Archive of selected Georgian street art works. 2021-2023.
The modern subculture of tagging gained prominence in the mid-1960s, first emerging in Philadelphia and then moving to New York before eventually spreading worldwide.




During the early 1980s, galleries began embracing graffiti-inspired work, with artists like Keith Haring and Jean-Michel Basquiat bringing street aesthetics into the mainstream art world. The actual term “street art” entered broader usage from the late 1980s onward, by which time various styles of the practice had already appeared. Today, it is a powerful movement with a wide range of techniques practiced by a multitude of artists working around the globe.
Nowadays, street art methods of expression are acknowledged as a full-fledged form of modern culture, but the level of formal acceptance varies widely worldwide. More than half a century has passed since the rise of name-based tagging, pioneered by Darryl McCray — better known as “Cornbread.” What began on city walls has now entered galleries and museums, contributing to its establishment as a distinct and complex contemporary art form.

» **YOUR GOAL**
Carry the passage on the history of street art forward, starting right after its last sentence. The listing after this point comes from a separate source.

» **RECORDS SUPPLIED**
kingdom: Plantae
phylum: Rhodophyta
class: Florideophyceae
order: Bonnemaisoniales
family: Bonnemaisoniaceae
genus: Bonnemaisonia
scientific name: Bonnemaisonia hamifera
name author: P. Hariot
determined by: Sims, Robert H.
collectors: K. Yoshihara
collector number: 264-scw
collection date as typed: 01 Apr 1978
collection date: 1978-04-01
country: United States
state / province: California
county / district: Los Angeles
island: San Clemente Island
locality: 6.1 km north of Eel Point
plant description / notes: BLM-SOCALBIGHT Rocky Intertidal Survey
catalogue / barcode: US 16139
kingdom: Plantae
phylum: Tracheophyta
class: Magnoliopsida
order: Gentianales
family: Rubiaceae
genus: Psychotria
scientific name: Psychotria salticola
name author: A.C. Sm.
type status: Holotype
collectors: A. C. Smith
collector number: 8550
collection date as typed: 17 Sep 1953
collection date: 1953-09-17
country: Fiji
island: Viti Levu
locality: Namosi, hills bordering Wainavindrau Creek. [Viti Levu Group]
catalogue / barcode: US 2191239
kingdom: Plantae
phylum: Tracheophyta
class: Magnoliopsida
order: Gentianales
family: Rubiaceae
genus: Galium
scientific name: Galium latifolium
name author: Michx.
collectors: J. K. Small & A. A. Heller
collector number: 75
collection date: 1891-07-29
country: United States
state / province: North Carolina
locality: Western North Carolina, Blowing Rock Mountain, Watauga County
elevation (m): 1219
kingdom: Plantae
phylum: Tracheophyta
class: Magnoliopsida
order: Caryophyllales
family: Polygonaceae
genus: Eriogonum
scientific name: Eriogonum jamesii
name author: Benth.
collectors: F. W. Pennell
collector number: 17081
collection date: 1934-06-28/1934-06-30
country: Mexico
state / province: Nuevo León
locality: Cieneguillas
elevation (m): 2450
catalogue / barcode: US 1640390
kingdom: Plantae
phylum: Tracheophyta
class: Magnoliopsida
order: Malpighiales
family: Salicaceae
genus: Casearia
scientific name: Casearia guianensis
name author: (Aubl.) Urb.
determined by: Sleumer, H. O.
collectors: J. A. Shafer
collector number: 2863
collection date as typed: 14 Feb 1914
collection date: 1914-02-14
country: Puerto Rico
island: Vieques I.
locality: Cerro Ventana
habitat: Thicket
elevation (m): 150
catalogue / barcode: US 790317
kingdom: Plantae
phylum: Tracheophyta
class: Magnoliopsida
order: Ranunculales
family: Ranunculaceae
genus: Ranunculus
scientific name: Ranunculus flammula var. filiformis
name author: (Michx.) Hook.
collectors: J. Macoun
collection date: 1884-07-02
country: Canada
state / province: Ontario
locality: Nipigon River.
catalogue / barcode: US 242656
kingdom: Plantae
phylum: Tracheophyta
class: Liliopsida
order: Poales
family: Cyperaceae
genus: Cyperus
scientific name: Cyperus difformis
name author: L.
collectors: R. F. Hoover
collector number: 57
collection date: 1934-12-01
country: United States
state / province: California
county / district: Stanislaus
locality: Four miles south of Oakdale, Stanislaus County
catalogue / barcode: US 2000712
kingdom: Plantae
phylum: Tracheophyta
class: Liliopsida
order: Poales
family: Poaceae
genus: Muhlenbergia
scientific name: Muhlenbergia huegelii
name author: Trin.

» **WRITTEN RESPONSE**
Until recently, little known to the global street art world, Georgia has built a scene with a full range of contemporary techniques. Abstract lettering and stencil work, murals, optical illusions, digitized video projection, and various figurative techniques are part of the ways Georgian artists diversify the urban environment. Mostly through a mix of murals, graffiti, and stencil art, city streets are actively showcasing their constantly evolving visual identity.
Mural painting is popular in Georgia, and many works are large-scale murals that cover entire buildings. Artists approach each facade thoughtfully, considering the surface, the structure, and the context of the surrounding neighborhood.
The stencil art technique involves creating cut templates made out of different materials: paper, cardboard, or other media, and then using spray paint or roll-on paint. Sometimes, multiple layers of stencils are used to add color or an illusion of depth.
Graffiti is writing, drawing, or other markings made on surfaces using spray paint or markers, though it can also be scratched or etched. It appears unexpectedly in public spaces and on the daily routes of city residents — ranging from simple inscriptions to large paintings. It serves different purposes: tagging, territorial marking, political and social commentary, or can be used to convey what simply can't be said politely and feels urgent or personal.
Murals contribute to the evolving visual identity of the city, adding new symbolic and aesthetic layers to its urban fabric. Many reflect broader societal changes and ongoing challenges within contemporary society. The city increasingly becomes a space where artists articulate their distinct visions. Some subtly reinterpret the boundary between public and private, framing the city as a shared cultural space, while others are simply trying to find the wall. In Tbilisi, that surface is often the side of a Soviet-era residential block — utilitarian and repetitive.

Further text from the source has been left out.